Jason Roberts’s debut published story, “7C,” is about an astronomer whose body develops mysterious wounds. The work quietly builds to a horrifying climax in which the narrator’s personal and professional lives — much like his physical and psychological ones — intertwine.

“The Miniaturist” by Heidi Julavits describes an ill-fated girls’ weekend in a country cabin. Things begin inauspiciously, with a harrowing car ride on a remote, snowy road, and devolve from there. This horror story is perhaps the most traditional of the book’s tales in form and execution.

Roddy Doyle’s “The Child” concerns a man with a guilty conscience who is haunted by the apparition of a young boy.

“Delmonico” by Daniel Handler is one of the collection’s most appealing entries. It’s a mystery featuring a bartender with a sharp intelligence and keen intuition. The narrator listens quietly at his favorite tavern, the Slow Night, as the very rich and influential Callahan Jeffers asks the proprietor, Davis, to explain the disappearance of his wife, whom Jeffers is suspected of killing. The puzzle at the story’s heart is solved, although not everything is resolved to the satisfaction of the characters.

Charles D’Ambrosio’s “The Scheme of Things” is an odd tale about a pair of grifters who wash up in a rural Iowa town and wind up staying with a couple whose daughter has been killed. It’s paced rather slowly and sports an ambiguous ending.

“The Devil of Delery Street” by Poppy Z. Brite, another slowly paced story, describes the haunting of a New Orleans girl named Melly. Although her family is spooked by the spirit, relatively little happens.

“Reports of Certain Events in London” by China Miéville, is an inventive story told indirectly through a misdirected package of documents received by the author. The conceit is that there are certain viae ferae — that is, wild or feral streets — that appear in different cities around the world, linger for a time and then disappear. This is a sort of mystery tale, too, albeit one that leaves unanswered questions about what’s going on and just what misfortunes a certain character may have conspired to inflict upon another.
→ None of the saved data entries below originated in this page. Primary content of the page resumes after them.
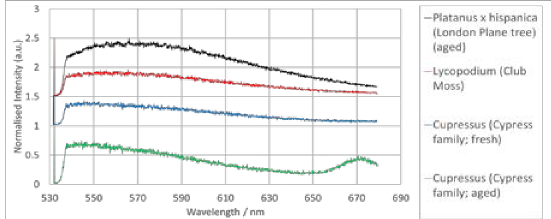
Figure 6. Fluorescence spectra of fresh and aged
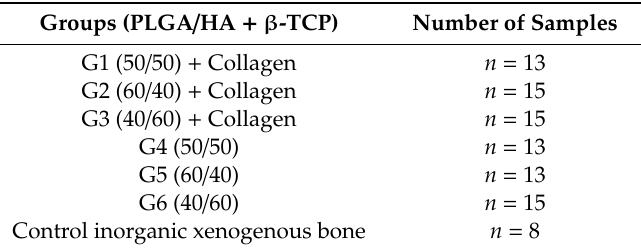
Table 1. Experimental groups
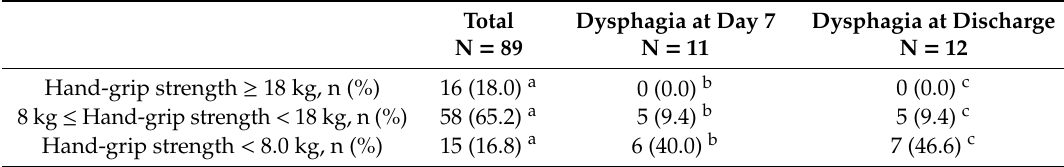
Table 3. Incidence of dysphagia in di ff erent groups stratified by hand-grip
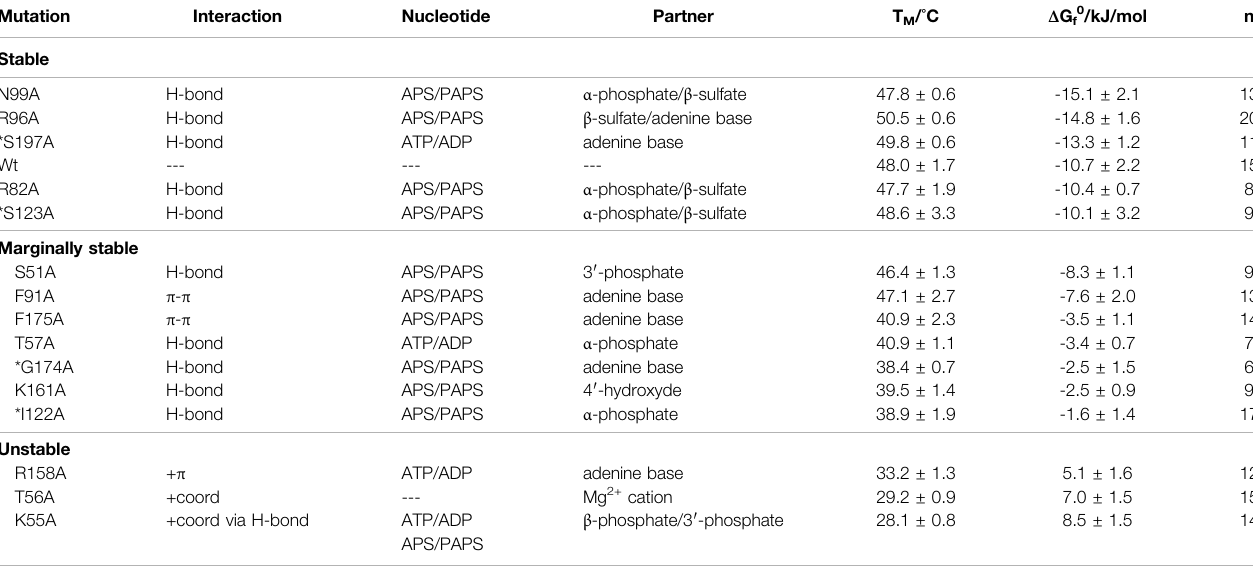
TABLE 1 | Summary of APSK37 in-cell binding-site analysis. Mutations are split into stable, marginally stable and unstable variants and sorted according to their Δ G f0 . Δ G f0 corresponds to the standard free energy of folding at 37 ° C. Asterisks depict mutations originally interacting with the nucleotide via their peptide backbone. Values are depicted as mean ±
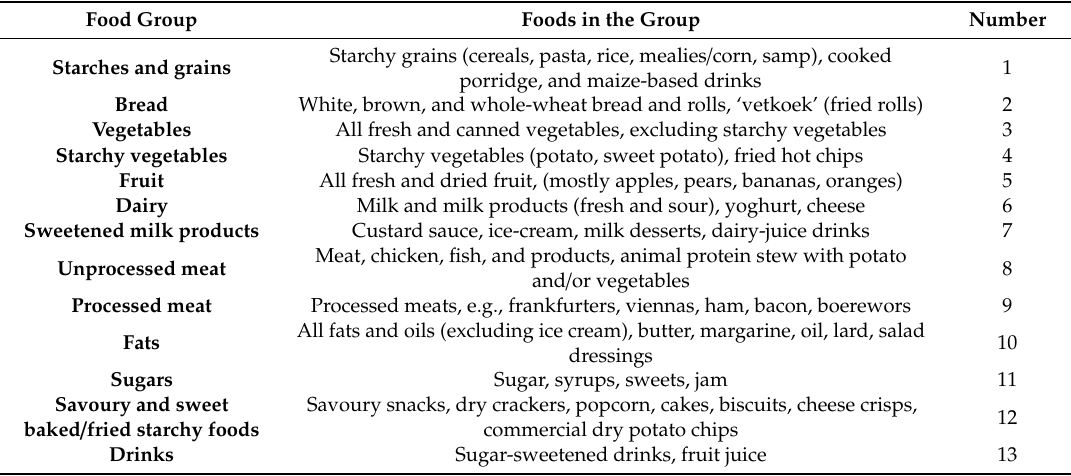
Table 1. The food group list used to identify dietary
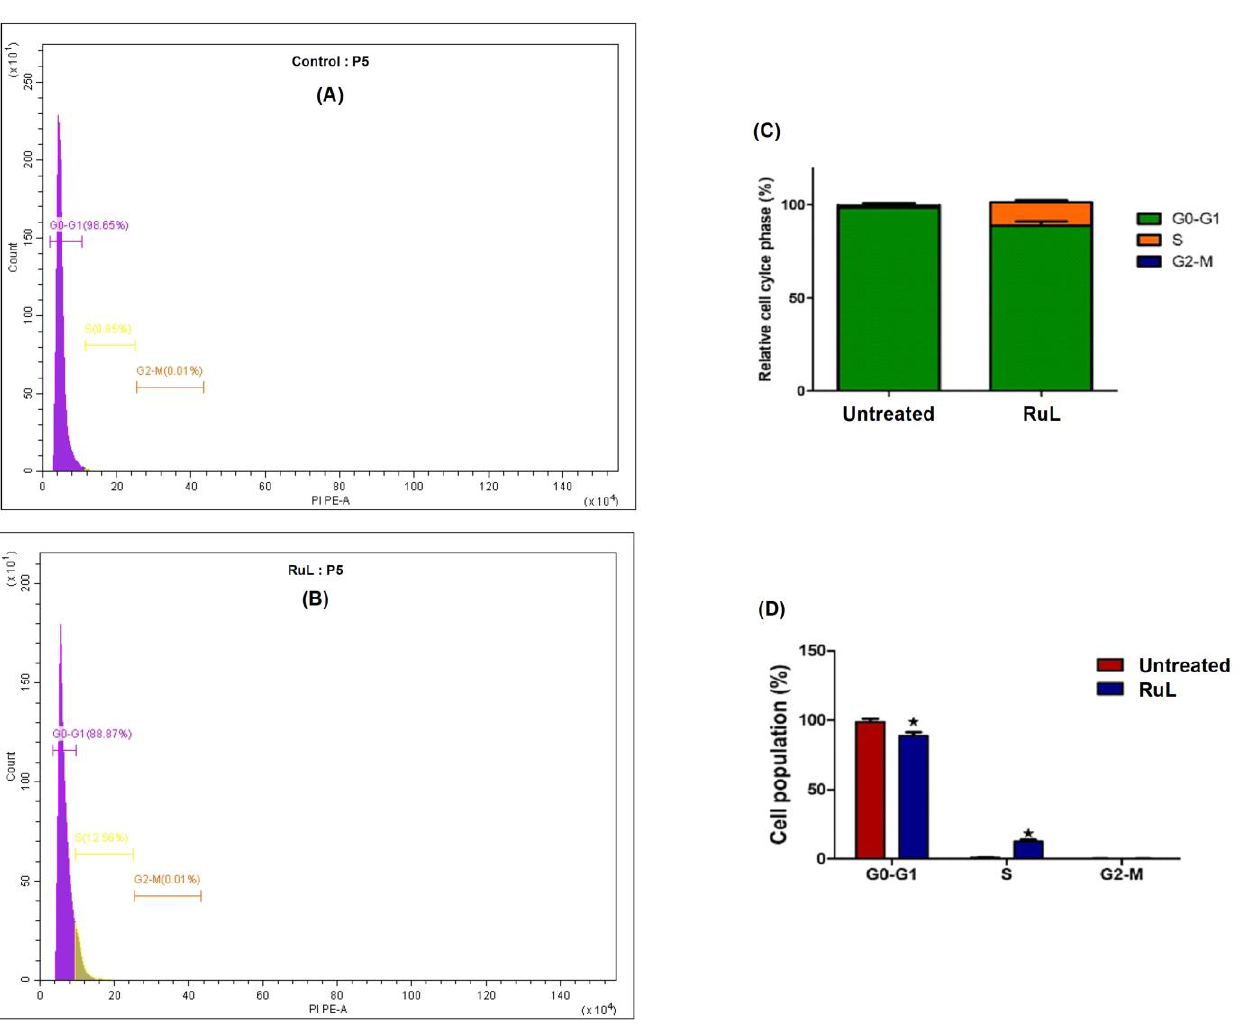
Figure 4. Cell cycle distribution upon treatment with RuL on HepG2 cells: ( A ) the untreated control, ( B ) the treatment of cells by RuL , ( C ) the effect of RuL on the cell cycle distribution of HepG2 cells, ( D ) cell population against cell cycle phases. Data are expressed as mean ± SD performed in triplicate. Statistical differences were analyzed with a t-test. * Significant at p < 0.05.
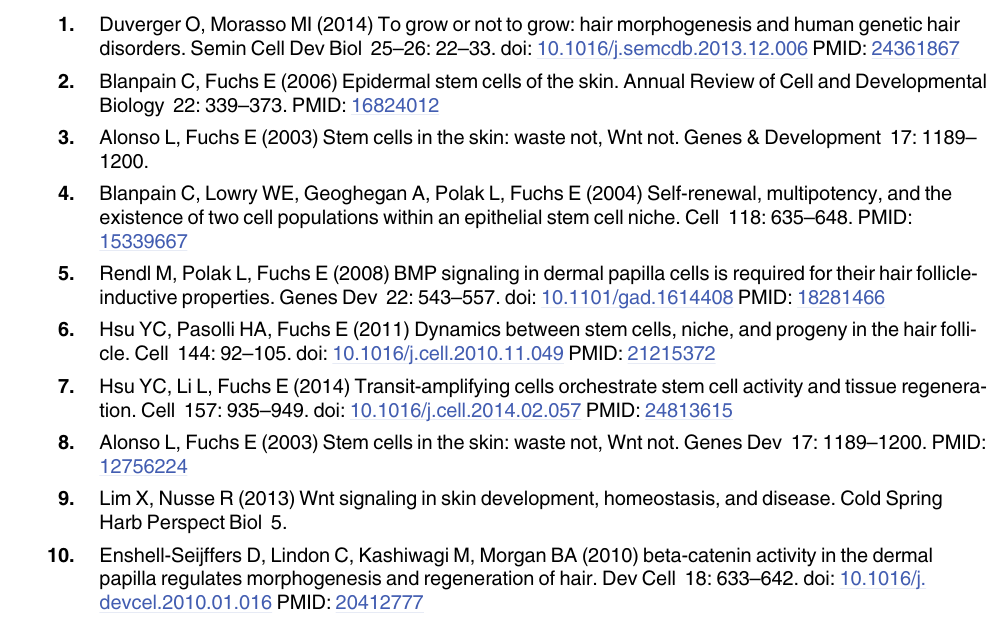
S3 Fig. Ablation of Foxp1 shortens anagen duration during hair cycling. A: A dorsal view showed a sign of hair shedding in the K14-Cre; Foxp1 fl/fl ( cKO ) mice at p29. B: Lengths of hair shafts plucked from the cKO mice at P47 were shorter than those of the WT (n = 4). (cid:3) , p < 0.05. C: HE staining for the first and second hair cycles in the WT and cKO mice at P45 to P55. D: A dorsal view for the first and second hair cycles in the WT and cKO mice from P22 to P55. E: The cKO mutant mice displayed shorter durations of telogen and anagen than WT controls fol- lowing the first hair cycle. (TIF) S4 Fig. TUNEL staining for the HaCat cells treated with one-hour stimulation of 500 μ M O . The TUNEL staining was performed in HaCat cells following one-hour stimulation H 2 2 O . with 500 μ M H 2 2 S1 Table. Primers of qRT-PCR. Primers were designed for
Joyce Carol Oates’s “The Fabled Light-House at Viña del Mar,” according to a note, was inspired by a short manuscript fragment found in the papers of Edgar Allen Poe. The narrative takes the form of a journal written by a stuffy Philadelphia gentleman over the winter of 1848–49, when he served as the lighthouse keeper and sole inhabitant of a remote South Pacific island. The recently widowed scholar soon begins to find his grip on sanity slipping — a process facilitated by his shaky psychological foundation, his extreme isolation and the unusual nature of the animals that frequent the island. The story, though slow to start, is engrossing, and it features a gloriously horrific conclusion.

The collection concludes with “Mr. Aickman’s Air Rifle,” a long story by Peter Straub. The four main characters, who are all involved in the publishing business, and who have all interacted professionally in various ways,  are residents of a plushly appointed Manhattan hospital floor. (This location, however, may not be what it appears to be…) The men have a number of things in common, including disturbing memories that revolve around bringing a gun to an isolated house in the woods. It’s not clear to me just what is happening — are the men trapped in purgatory, or hell? — but the cumulative effect is pleasantly unsettling.

All in all, McSweeney’s Enchanted Chamber of Astonishing Stories has its high points, but I suspect that its unusual mix means that only a relatively small group of readers will enjoy its varied offerings. If you’re a fan of high-brow horror, you may be one of those readers.